Centropolis takes part in various environmental protection awareness events such as Earth Hour and National Sweater Day, both organized by the World Wildlife Fund. The first was developed to get the international community to reflect on ways that we can all adopt to eliminate waste and reduce our ecological footprint, and the second invites Canadians to lower the thermostats in order to encourage ecological behavior and fight against climate change.
Centropolis took a “green” turn in 2009 by embarking on an initiative which was both innovative and experimental by replacing a floral ornamental area for a vegetable garden at the Place Centrale. Thus, the vegetables that are grown have unique shapes and colors, whether in the form of leaf, flower or fruit.
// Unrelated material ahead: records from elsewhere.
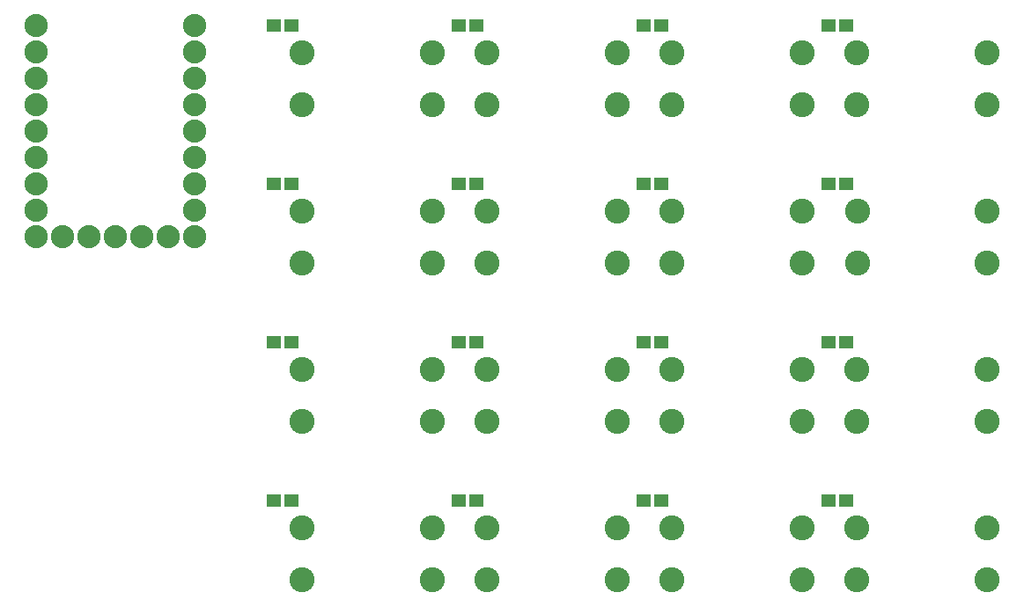
<source format=gts>
G04 MADE WITH FRITZING*
G04 WWW.FRITZING.ORG*
G04 DOUBLE SIDED*
G04 HOLES PLATED*
G04 CONTOUR ON CENTER OF CONTOUR VECTOR*
%ASAXBY*%
%FSLAX23Y23*%
%MOIN*%
%OFA0B0*%
%SFA1.0B1.0*%
%ADD10C,0.088000*%
%ADD11C,0.095000*%
%ADD12R,0.053307X0.049370*%
%LNMASK1*%
G90*
G70*
G54D10*
X141Y2298D03*
X141Y2198D03*
X141Y2098D03*
X141Y1998D03*
X141Y1898D03*
X141Y1798D03*
X141Y1698D03*
X141Y1598D03*
X141Y1498D03*
X241Y1498D03*
X341Y1498D03*
X441Y1498D03*
X541Y1498D03*
X641Y1498D03*
X741Y1498D03*
X741Y1598D03*
X741Y1698D03*
X741Y1798D03*
X741Y1898D03*
X741Y1998D03*
X740Y2098D03*
X741Y2198D03*
X741Y2298D03*
G54D11*
X3249Y395D03*
X3249Y198D03*
X3741Y198D03*
X3741Y395D03*
X3249Y395D03*
X3249Y198D03*
X3741Y198D03*
X3741Y395D03*
X2549Y395D03*
X2549Y198D03*
X3041Y198D03*
X3041Y395D03*
X2549Y395D03*
X2549Y198D03*
X3041Y198D03*
X3041Y395D03*
X1849Y395D03*
X1849Y198D03*
X2341Y198D03*
X2341Y395D03*
X1849Y395D03*
X1849Y198D03*
X2341Y198D03*
X2341Y395D03*
X1149Y395D03*
X1149Y198D03*
X1641Y198D03*
X1641Y395D03*
X1149Y395D03*
X1149Y198D03*
X1641Y198D03*
X1641Y395D03*
X3249Y995D03*
X3249Y798D03*
X3741Y798D03*
X3741Y995D03*
X3249Y995D03*
X3249Y798D03*
X3741Y798D03*
X3741Y995D03*
X2549Y995D03*
X2549Y798D03*
X3041Y798D03*
X3041Y995D03*
X2549Y995D03*
X2549Y798D03*
X3041Y798D03*
X3041Y995D03*
X1849Y995D03*
X1849Y798D03*
X2341Y798D03*
X2341Y995D03*
X1849Y995D03*
X1849Y798D03*
X2341Y798D03*
X2341Y995D03*
X1149Y995D03*
X1149Y798D03*
X1641Y798D03*
X1641Y995D03*
X1149Y995D03*
X1149Y798D03*
X1641Y798D03*
X1641Y995D03*
X3250Y1595D03*
X3250Y1398D03*
X3742Y1398D03*
X3742Y1595D03*
X3250Y1595D03*
X3250Y1398D03*
X3742Y1398D03*
X3742Y1595D03*
X2549Y1595D03*
X2549Y1398D03*
X3041Y1398D03*
X3041Y1595D03*
X2549Y1595D03*
X2549Y1398D03*
X3041Y1398D03*
X3041Y1595D03*
X1849Y1595D03*
X1849Y1398D03*
X2341Y1398D03*
X2341Y1595D03*
X1849Y1595D03*
X1849Y1398D03*
X2341Y1398D03*
X2341Y1595D03*
X1149Y1595D03*
X1149Y1398D03*
X1641Y1398D03*
X1641Y1595D03*
X1149Y1595D03*
X1149Y1398D03*
X1641Y1398D03*
X1641Y1595D03*
X3249Y2195D03*
X3249Y1998D03*
X3741Y1998D03*
X3741Y2195D03*
X3249Y2195D03*
X3249Y1998D03*
X3741Y1998D03*
X3741Y2195D03*
X2549Y2195D03*
X2549Y1998D03*
X3041Y1998D03*
X3041Y2195D03*
X2549Y2195D03*
X2549Y1998D03*
X3041Y1998D03*
X3041Y2195D03*
X1849Y2195D03*
X1849Y1998D03*
X2341Y1998D03*
X2341Y2195D03*
X1849Y2195D03*
X1849Y1998D03*
X2341Y1998D03*
X2341Y2195D03*
X1149Y2195D03*
X1149Y1998D03*
X1641Y1998D03*
X1641Y2195D03*
X1149Y2195D03*
X1149Y1998D03*
X1641Y1998D03*
X1641Y2195D03*
G54D12*
X3141Y1098D03*
X3208Y1098D03*
X3141Y498D03*
X3208Y498D03*
X2441Y498D03*
X2508Y498D03*
X1741Y498D03*
X1808Y498D03*
X1041Y498D03*
X1108Y498D03*
X2441Y1098D03*
X2508Y1098D03*
X1741Y1098D03*
X1808Y1098D03*
X1041Y1098D03*
X1108Y1098D03*
X3141Y1698D03*
X3208Y1698D03*
X2441Y1698D03*
X2508Y1698D03*
X1741Y1698D03*
X1808Y1698D03*
X1041Y1698D03*
X1108Y1698D03*
X3141Y2298D03*
X3208Y2298D03*
X2441Y2298D03*
X2508Y2298D03*
X1741Y2298D03*
X1808Y2298D03*
X1041Y2298D03*
X1108Y2298D03*
G04 End of Mask1*
M02*
</source>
This initiative is reminiscient of the history of Laval and its favorable position regarding horticulture and encourages customers to the consumption of fresh vegetables and to have a healthy lifestyle. In addition, this initiative allows Centropolis to reduce its carbon footprint and to do its part in terms of social responsibility by giving the entire harvest from its garden to the Food Bank of Laval, helping to feed families in need.